Fra i panorami più incredibili osservabili lungo lo Zambezi, infatti, ci sono le Cascate Vittoria, con un fronte d'acqua lungo un chilometro e mezzo e un salto nel vuoto di 128 metri. Elefanti, bufali e giraffe sono solo alcuni degli animali che godono del microclima creato dal fiume, un habitat essenziale per la vita anche di molte altre specie come ippopotami, coccodrilli e varani, ma anche moltissimi insetti e anfibi. Questi, a differenza di altri mammiferi, non possono compiere grandi migrazioni e la loro sorte è indissolubilmente legata alla presenza di quell'acqua scrosciante.

In fine, nello Zambesi sono anche presenti diverse centinaia di specie di pesci tra cui ricordiamo i ciclidi, animali sfortunatamente pescati in grande quantità come fonte di sostentamento per l'uomo.

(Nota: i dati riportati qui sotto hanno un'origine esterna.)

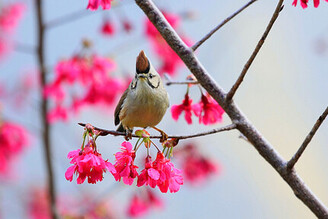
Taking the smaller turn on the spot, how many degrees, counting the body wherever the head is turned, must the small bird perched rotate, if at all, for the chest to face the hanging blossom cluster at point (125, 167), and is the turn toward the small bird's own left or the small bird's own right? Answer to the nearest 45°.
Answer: approximately 90° to the small bird's own right

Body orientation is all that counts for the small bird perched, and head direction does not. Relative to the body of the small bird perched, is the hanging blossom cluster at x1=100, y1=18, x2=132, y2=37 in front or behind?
behind

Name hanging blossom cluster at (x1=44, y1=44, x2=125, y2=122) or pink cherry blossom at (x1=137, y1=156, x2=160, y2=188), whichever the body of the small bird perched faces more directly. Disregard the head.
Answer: the pink cherry blossom

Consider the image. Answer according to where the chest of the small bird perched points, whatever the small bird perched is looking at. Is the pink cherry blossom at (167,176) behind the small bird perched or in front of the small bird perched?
in front

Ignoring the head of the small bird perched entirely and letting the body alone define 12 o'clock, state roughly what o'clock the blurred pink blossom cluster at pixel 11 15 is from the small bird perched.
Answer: The blurred pink blossom cluster is roughly at 5 o'clock from the small bird perched.

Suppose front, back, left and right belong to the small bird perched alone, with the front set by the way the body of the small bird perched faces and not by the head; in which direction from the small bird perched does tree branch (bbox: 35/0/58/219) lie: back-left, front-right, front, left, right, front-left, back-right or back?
back-right

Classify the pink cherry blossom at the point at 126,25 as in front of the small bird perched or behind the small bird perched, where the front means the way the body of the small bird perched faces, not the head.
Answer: behind

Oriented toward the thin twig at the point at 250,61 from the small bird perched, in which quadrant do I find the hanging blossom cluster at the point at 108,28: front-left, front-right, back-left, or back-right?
back-left

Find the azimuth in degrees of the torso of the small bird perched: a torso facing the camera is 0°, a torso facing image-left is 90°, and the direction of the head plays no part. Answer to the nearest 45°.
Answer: approximately 0°
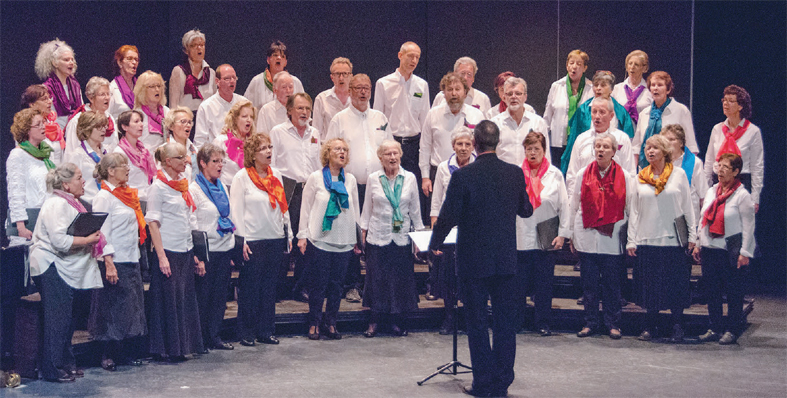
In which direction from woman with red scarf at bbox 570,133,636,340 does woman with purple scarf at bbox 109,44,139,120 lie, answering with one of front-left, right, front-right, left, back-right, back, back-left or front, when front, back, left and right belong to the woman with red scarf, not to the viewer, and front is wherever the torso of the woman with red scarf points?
right

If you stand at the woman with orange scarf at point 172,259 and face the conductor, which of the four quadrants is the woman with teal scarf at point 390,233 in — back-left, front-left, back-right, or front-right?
front-left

Troviamo anche il pesce gatto, il pesce tigre e lo squalo leuca che, sebbene sia tipico delle zone costiere, viene avvistato anche in zone molto interne in cui il fiume è piuttosto largo.

Non sorprende, dunque, che sia stata scelta proprio questa nuova casa per ospitare gli animali e salvarli dalla siccità, anche se la scelta conservativa fa rimanere con l'amaro in bocca. Trasportare migliaia di animali è una scelta importante dettata dalla gravità e dall'urgenza della situazione che dovrebbe far riflettere: il cambiamento climatico è reale e queste sono gli atti estremi che l'uomo deve compiere per poter mettere una toppa ai danni che sta provocando.